[Records supplied]
□ □ □ □ □

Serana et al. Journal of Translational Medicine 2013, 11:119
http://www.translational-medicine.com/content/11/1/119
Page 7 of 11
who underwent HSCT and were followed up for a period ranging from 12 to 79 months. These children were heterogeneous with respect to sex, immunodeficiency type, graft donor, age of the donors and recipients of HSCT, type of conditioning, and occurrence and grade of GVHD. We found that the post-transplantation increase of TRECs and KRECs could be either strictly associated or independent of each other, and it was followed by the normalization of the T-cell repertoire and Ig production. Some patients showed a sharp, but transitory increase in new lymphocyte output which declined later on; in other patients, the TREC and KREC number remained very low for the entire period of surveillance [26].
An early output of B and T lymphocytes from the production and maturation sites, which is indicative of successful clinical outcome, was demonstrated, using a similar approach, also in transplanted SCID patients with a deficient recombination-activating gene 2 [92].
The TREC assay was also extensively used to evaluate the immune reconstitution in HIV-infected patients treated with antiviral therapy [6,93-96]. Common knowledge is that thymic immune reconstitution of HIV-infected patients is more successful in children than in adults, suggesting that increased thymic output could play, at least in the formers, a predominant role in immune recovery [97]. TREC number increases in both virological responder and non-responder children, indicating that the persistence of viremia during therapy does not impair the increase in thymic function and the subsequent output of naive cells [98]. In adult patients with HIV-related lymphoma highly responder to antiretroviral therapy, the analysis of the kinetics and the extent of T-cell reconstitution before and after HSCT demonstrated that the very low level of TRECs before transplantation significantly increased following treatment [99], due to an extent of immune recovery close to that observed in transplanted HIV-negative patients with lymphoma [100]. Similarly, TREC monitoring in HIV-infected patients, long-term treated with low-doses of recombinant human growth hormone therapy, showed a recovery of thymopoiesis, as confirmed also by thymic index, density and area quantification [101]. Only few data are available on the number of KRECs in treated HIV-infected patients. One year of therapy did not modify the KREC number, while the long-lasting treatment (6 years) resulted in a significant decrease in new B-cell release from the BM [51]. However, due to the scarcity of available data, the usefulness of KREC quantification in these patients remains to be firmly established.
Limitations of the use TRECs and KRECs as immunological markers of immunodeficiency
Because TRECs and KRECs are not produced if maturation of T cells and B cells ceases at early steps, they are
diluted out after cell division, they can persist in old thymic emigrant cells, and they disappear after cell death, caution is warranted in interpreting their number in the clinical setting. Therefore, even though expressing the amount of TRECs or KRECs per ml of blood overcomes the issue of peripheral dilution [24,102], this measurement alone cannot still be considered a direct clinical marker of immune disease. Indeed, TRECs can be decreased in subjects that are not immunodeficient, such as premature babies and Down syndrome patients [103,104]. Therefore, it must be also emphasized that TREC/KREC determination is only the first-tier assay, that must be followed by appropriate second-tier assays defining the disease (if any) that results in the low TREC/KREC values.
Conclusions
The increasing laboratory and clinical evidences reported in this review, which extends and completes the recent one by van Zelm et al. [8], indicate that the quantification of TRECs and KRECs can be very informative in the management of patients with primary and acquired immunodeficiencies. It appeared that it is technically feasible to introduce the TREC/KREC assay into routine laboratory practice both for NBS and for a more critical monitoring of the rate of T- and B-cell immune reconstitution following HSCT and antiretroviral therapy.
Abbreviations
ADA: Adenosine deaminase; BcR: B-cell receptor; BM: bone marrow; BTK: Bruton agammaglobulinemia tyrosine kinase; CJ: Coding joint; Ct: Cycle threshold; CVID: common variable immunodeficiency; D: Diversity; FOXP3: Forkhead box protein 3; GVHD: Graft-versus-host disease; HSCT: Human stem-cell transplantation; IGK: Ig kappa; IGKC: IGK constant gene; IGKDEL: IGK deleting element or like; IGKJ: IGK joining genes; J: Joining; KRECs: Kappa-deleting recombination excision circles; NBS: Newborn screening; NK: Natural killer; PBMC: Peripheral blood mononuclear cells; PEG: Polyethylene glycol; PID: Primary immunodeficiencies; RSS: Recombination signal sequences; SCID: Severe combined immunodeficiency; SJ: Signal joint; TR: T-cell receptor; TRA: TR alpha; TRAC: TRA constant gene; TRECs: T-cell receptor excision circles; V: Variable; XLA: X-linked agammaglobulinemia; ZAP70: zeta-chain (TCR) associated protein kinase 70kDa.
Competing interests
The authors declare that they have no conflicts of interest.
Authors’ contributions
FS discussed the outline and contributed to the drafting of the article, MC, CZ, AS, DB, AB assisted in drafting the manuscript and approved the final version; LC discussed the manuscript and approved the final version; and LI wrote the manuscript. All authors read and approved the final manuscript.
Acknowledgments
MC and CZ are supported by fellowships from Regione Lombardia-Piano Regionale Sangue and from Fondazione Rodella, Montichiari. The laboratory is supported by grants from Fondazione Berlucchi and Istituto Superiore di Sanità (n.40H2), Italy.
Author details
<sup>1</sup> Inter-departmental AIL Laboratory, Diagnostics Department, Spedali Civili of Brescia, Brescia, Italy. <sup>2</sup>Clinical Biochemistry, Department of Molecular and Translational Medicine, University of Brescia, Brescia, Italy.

□ □ □ □ □

[Exercise prompt] Once more, write out all the data exactly.

[Exercise response]
Serana et al. Journal of Translational Medicine 2013, 11:119
http://www.translational-medicine.com/content/11/1/119
Page 7 of 11
who underwent HSCT and were followed up for a period ranging from 12 to 79 months. These children were heterogeneous with respect to sex, immunodeficiency type, graft donor, age of the donors and recipients of HSCT, type of conditioning, and occurrence and grade of GVHD. We found that the post-transplantation increase of TRECs and KRECs could be either strictly associated or independent of each other, and it was followed by the normalization of the T-cell repertoire and Ig production. Some patients showed a sharp, but transitory increase in new lymphocyte output which declined later on; in other patients, the TREC and KREC number remained very low for the entire period of surveillance [26].
An early output of B and T lymphocytes from the production and maturation sites, which is indicative of successful clinical outcome, was demonstrated, using a similar approach, also in transplanted SCID patients with a deficient recombination-activating gene 2 [92].
The TREC assay was also extensively used to evaluate the immune reconstitution in HIV-infected patients treated with antiviral therapy [6,93-96]. Common knowledge is that thymic immune reconstitution of HIV-infected patients is more successful in children than in adults, suggesting that increased thymic output could play, at least in the formers, a predominant role in immune recovery [97]. TREC number increases in both virological responder and non-responder children, indicating that the persistence of viremia during therapy does not impair the increase in thymic function and the subsequent output of naive cells [98]. In adult patients with HIV-related lymphoma highly responder to antiretroviral therapy, the analysis of the kinetics and the extent of T-cell reconstitution before and after HSCT demonstrated that the very low level of TRECs before transplantation significantly increased following treatment [99], due to an extent of immune recovery close to that observed in transplanted HIV-negative patients with lymphoma [100]. Similarly, TREC monitoring in HIV-infected patients, long-term treated with low-doses of recombinant human growth hormone therapy, showed a recovery of thymopoiesis, as confirmed also by thymic index, density and area quantification [101]. Only few data are available on the number of KRECs in treated HIV-infected patients. One year of therapy did not modify the KREC number, while the long-lasting treatment (6 years) resulted in a significant decrease in new B-cell release from the BM [51]. However, due to the scarcity of available data, the usefulness of KREC quantification in these patients remains to be firmly established.
Limitations of the use TRECs and KRECs as immunological markers of immunodeficiency
Because TRECs and KRECs are not produced if maturation of T cells and B cells ceases at early steps, they are
diluted out after cell division, they can persist in old thymic emigrant cells, and they disappear after cell death, caution is warranted in interpreting their number in the clinical setting. Therefore, even though expressing the amount of TRECs or KRECs per ml of blood overcomes the issue of peripheral dilution [24,102], this measurement alone cannot still be considered a direct clinical marker of immune disease. Indeed, TRECs can be decreased in subjects that are not immunodeficient, such as premature babies and Down syndrome patients [103,104]. Therefore, it must be also emphasized that TREC/KREC determination is only the first-tier assay, that must be followed by appropriate second-tier assays defining the disease (if any) that results in the low TREC/KREC values.
Conclusions
The increasing laboratory and clinical evidences reported in this review, which extends and completes the recent one by van Zelm et al. [8], indicate that the quantification of TRECs and KRECs can be very informative in the management of patients with primary and acquired immunodeficiencies. It appeared that it is technically feasible to introduce the TREC/KREC assay into routine laboratory practice both for NBS and for a more critical monitoring of the rate of T- and B-cell immune reconstitution following HSCT and antiretroviral therapy.
Abbreviations
ADA: Adenosine deaminase; BcR: B-cell receptor; BM: bone marrow; BTK: Bruton agammaglobulinemia tyrosine kinase; CJ: Coding joint; Ct: Cycle threshold; CVID: common variable immunodeficiency; D: Diversity; FOXP3: Forkhead box protein 3; GVHD: Graft-versus-host disease; HSCT: Human stem-cell transplantation; IGK: Ig kappa; IGKC: IGK constant gene; IGKDEL: IGK deleting element or like; IGKJ: IGK joining genes; J: Joining; KRECs: Kappa-deleting recombination excision circles; NBS: Newborn screening; NK: Natural killer; PBMC: Peripheral blood mononuclear cells; PEG: Polyethylene glycol; PID: Primary immunodeficiencies; RSS: Recombination signal sequences; SCID: Severe combined immunodeficiency; SJ: Signal joint; TR: T-cell receptor; TRA: TR alpha; TRAC: TRA constant gene; TRECs: T-cell receptor excision circles; V: Variable; XLA: X-linked agammaglobulinemia; ZAP70: zeta-chain (TCR) associated protein kinase 70kDa.
Competing interests
The authors declare that they have no conflicts of interest.
Authors’ contributions
FS discussed the outline and contributed to the drafting of the article, MC, CZ, AS, DB, AB assisted in drafting the manuscript and approved the final version; LC discussed the manuscript and approved the final version; and LI wrote the manuscript. All authors read and approved the final manuscript.
Acknowledgments
MC and CZ are supported by fellowships from Regione Lombardia-Piano Regionale Sangue and from Fondazione Rodella, Montichiari. The laboratory is supported by grants from Fondazione Berlucchi and Istituto Superiore di Sanità (n.40H2), Italy.
Author details
<sup>1</sup> Inter-departmental AIL Laboratory, Diagnostics Department, Spedali Civili of Brescia, Brescia, Italy. <sup>2</sup>Clinical Biochemistry, Department of Molecular and Translational Medicine, University of Brescia, Brescia, Italy.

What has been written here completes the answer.